[Data excerpts]
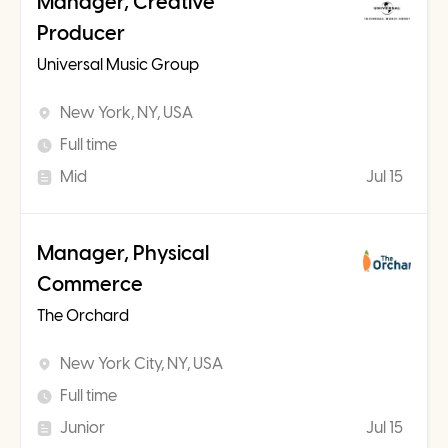
Manager, Creative
Producer
Universal Music Group
New York, NY, USA
Full time
Mid
Jul 15
Manager, Physical
Commerce
The Orchard
New York City, NY, USA
Full time
Junior
Jul 15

» What the task asks
Copy every line of the listing above word for word, leaving out the pictures.

» Result for this exercise
Manager, Creative
Producer
Universal Music Group
New York, NY, USA
Full time
Mid
Jul 15
Manager, Physical
Commerce
The Orchard
New York City, NY, USA
Full time
Junior
Jul 15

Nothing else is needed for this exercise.